Questions:
1. Say whether each statement agrees with the about-us page, answering yes or no and quoting the deciding words from it: (a) The couple married in 2012. (b) The grandfather sold them twenty acres. (c) The phone call about the baby came on January 1st, 2026.
2. Answer these questions from the about-us page:
(a) How large is the tiny house the couple put on their land?
(b) What name is given to the vintage camper being restored?
(c) What ministry do the couple lead at their church?
3. Pick up the about-us page right after its last sentence and keep writing in the same voice.

Text provided:
New here? Start with our story · About us
About us

A very long
love story

Hey! We're so glad you're here. If you're here, we're probably related or friends. I don't expect many more people than that will be too interested in what we've got going on.

BUT…

If you are new here, this is the very short version of our story.

We met in college. It really was love at first sight. Well, more like love-at-first-hit-my-nose-on-his-chest-because-we-were-crammed-in-a-tiny-kitchen-at-a-house-party-and-I-turned-around-and-smacked-right-into-him. A true meet-cute.

We got married in 2012. Wide-eyed, naive like everyone. Hoping this was going to be the fresh start we both desperately needed after the chaos we'd experienced the previous few years.

We thought we'd have a houseful of kids by thirty.

Instead, we had thirteen years of waiting.

Infertility. Miscarriages. Failed IVF. Adoptions that fell through at the last minute. A lot of pain, a lot of hoping, a lot of praying, and a lot of hard, quiet conversations in the car on the way home from another appointment. I won't walk you through every detail of those years — they're ours, and some of them still hurt — but I'll say this: for a long time, we were a family of two who desperately wanted to be a family of more.

And then one day we decided to stop waiting. We made peace with being Norris, party of two.

The farm

portrait of the pasture and barn

We packed up our two elderly dogs, made career pivots, and moved home. I grew up in Arkansas, and my grandfather had land — beautiful, rolling, creek-bottom country with deer and geese and the kind of quiet that settles into your bones. He sold us ten acres. We put a 480-square-foot tiny house on it. We decided that if we weren't going to have the life we'd planned, we were at least going to have a good one.

We got a mini cow. Then chickens. Then two Great Pyrenees puppies to guard everything else we'd get. Then goats. Then pigs. Then turkeys. My uncle gifted us a mini horse. We tore down the old house that was there. It was completely uninhabitable unfortunately. We started restoring the hundred-year-old barn that came with the property. We ate our farm fresh eggs. We slow-danced in the moonlight and watched the stars.

the stars David and Kayla danced under

For the first time in years, we were content. Really content. Not waiting-for-something content. Just — this is our life, and it is good.

The call

On January 1st, 2026 — the first day of a brand new year — my husband got a phone call.

A baby girl was about to be born. She needed parents.

Her name is Savannah. She is the most perfect, beautiful, precious little girl, and she turned three months old the week I started writing this. Most of her story isn't mine to tell — it belongs to her, and to her birth family, whom we love. But here's the part that's ours: after thirteen years, the waiting ended. After thirteen years, we became parents.

She is our joy. She is our whole heart. She is our answered prayer.


Why we're writing

Prairie Creek Adventures is where we document our life. Real and ordinary and a little bit magical.

Farm days and recipes from my family's history.

The slow restoration of a vintage camper I'm calling June Bug.

My thoughts on adoption — never as the "face" of anything, never using our daughter as a poster child, but honestly, because adoption is underrepresented, widely misunderstood, and it deserves a place in the conversation.

My husband and I lead a Celebrate Recovery ministry at our church, and our faith is woven into everything we are.

Recorded data:
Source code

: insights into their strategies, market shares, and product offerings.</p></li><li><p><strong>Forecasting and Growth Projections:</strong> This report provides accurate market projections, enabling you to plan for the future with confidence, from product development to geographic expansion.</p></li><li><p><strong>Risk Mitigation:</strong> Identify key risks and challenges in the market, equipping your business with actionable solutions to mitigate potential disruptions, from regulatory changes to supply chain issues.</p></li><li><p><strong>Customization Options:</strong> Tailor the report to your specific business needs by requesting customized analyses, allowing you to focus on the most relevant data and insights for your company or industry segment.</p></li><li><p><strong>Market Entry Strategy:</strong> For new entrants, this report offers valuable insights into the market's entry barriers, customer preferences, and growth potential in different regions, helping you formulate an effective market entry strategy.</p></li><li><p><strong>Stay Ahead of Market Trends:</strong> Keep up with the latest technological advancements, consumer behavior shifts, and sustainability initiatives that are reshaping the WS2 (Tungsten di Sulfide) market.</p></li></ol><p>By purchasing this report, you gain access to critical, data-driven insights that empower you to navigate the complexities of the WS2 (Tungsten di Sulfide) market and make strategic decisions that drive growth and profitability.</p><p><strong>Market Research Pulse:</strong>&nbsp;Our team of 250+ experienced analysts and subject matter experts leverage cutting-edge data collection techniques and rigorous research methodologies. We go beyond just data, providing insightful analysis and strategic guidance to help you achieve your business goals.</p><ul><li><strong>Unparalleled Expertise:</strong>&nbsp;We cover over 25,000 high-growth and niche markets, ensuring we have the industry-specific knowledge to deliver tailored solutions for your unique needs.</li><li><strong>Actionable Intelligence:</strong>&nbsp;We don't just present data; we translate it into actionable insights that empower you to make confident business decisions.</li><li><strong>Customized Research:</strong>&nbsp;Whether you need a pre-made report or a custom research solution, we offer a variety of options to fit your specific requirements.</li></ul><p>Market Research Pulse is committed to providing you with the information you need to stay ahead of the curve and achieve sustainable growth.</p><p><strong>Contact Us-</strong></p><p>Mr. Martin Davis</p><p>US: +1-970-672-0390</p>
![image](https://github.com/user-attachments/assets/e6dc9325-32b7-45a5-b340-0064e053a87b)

Answers per task:
1.
(a) Yes: "We got married in 2012."
(b) No: "He sold us ten acres."
(c) Yes: "On January 1st, 2026 — the first day of a brand new year — my husband got a phone call."

2.
(a) 480 square feet
(b) June Bug
(c) Celebrate Recovery

3.
Also: I'm a writer. I've been working on a little series of children's stories featuring a character named Savvy Bunny, which is what I call our girl sometimes. That'll find its home here too, eventually.

And next year, I'm planting wildflowers. A whole field of them. For picking, for bouquets, for anyone who needs reminding that beautiful things still come out of the ground.

Who we are

Kayla — I'm the writer. ADHD, a little scattered, deeply creative, a little too loud. I do standup comedy for fun sometimes. I've had great success and bombed miserably. I love it every time no matter what. I love good food, old stories, and watching the animals figure out who's in charge each morning. I'm the one who will probably show up in most of the posts around here.

David — My husband. An elder law attorney. Quiet where I am loud, methodical where I am chaotic, and somehow the perfect complement to me. Our marriage got so much better after we understood how his autistic brain works. You can even order his Bible study journal designed for those on the spectrum here. He'll show up here sometimes, and when he does, you're in for a treat.

Savannah — Our girl. Three months old as of this writing. The inspiration.

What we hope

If you're here because you love homesteads — welcome. If you're here because you love to cook — welcome. If you're here because you're in year eleven of infertility and you needed to read something from someone who's been there — friend, I see you. Welcome. If you're here because you've found yourself in a difficult NT/ND marriage — welcome.

We are not an influencer family. We are not trying to be the picture-perfect farm. I can't imagine being in a place to think about editing every picture to be "just so." We are two people who were stuck, decided to live, and then got surprised by the most beautiful life we could have imagined.

Our one-word theme, if we had to pick one, is hope. That's it. That's the whole thing.

So pull up a chair. Pour yourself some sweet tea or lemonade. Stay a while. Let's talk about recipes and chickens and camper restorations and the way light falls across the back pasture in October. Let's talk about hard things and easy things and Savannah's latest chubby-armed accomplishment. Let's talk about what we're reading and what we're cooking and what we're learning.

We're so glad you're here.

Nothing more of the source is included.